2 - Welcome changing requirements, even late in development. Agile processes harness change for the customer’s competitive advantage.
In a dissertation, this is a very important difference from enterprise projects. In enterprise projects, we should welcome changing requirements because the client pays for the software, and the software is designed for the client. However, most of the dissertations are individual work, and most of the requirements are defined by the student. Although the vision, scope and main goal can be defined by the supervisor, the main requirements are usually defined by the student; besides, a big advantage of the Agile processes does not happen for the dissertation. In an Agile environment, there are regular meetings between the development team and the client. In a dissertation, the client is the jury, so the meetings will be only with the supervisor. Besides, every time that the supervisor asks to change something, it can change your timings for the dissertation deliveries and presentation. So be careful with changes. If you change the requirements of your dissertation, go ahead and apply that to your work. However, if new requirements are added by the supervisor, think carefully if they make sense, and feel free to discuss with him/her his validity.

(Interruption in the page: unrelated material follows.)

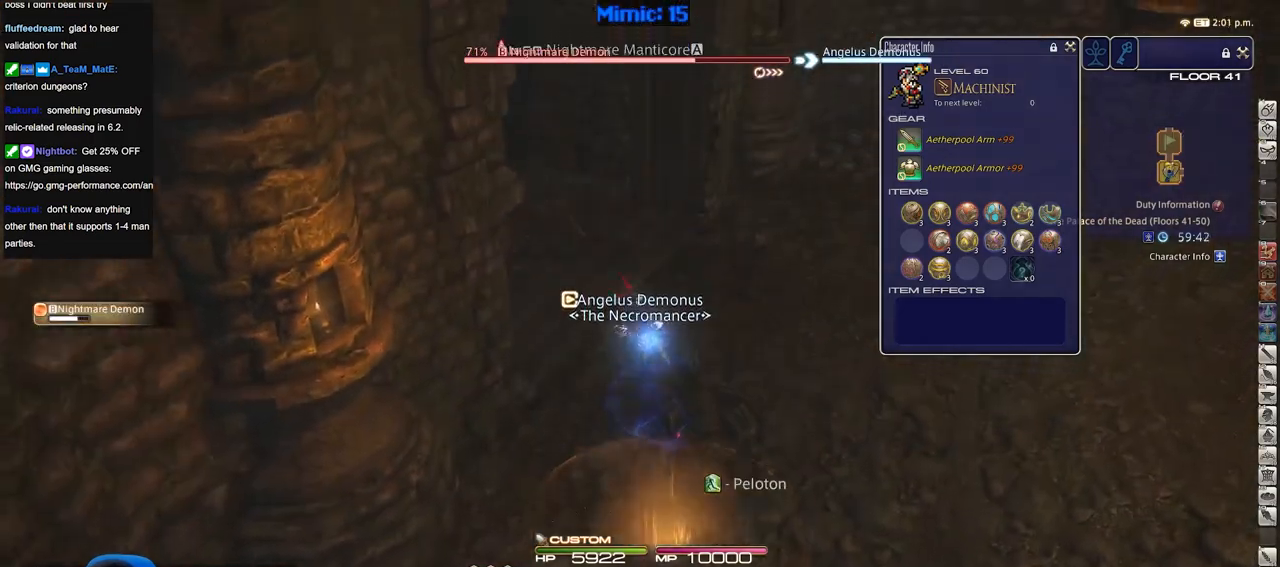
{"keys": ["w"], "events": []}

With one month left for the delivery of the dissertation, however, I would advise you not to make major changes in requirements, because your delivery can be at risk. Before that, feel free to test and try new things, and add them to your work if they are useful.
3 - Deliver working software frequently, from a couple of weeks to a couple of months, with a preference to the shorter timescale.
This principle can be adapted from “working software” to “readable pieces of your dissertation”. Yes, the dissertation should be made incrementally, and although sometimes it can be hard to write consistent texts without having all the research and implementation done, leaving all the writing to the end it is usually not a good choice, because when writing you will think about new possibilities that can enhance or change your work. You can even detect flaws that you left unnoticed when implementing your work.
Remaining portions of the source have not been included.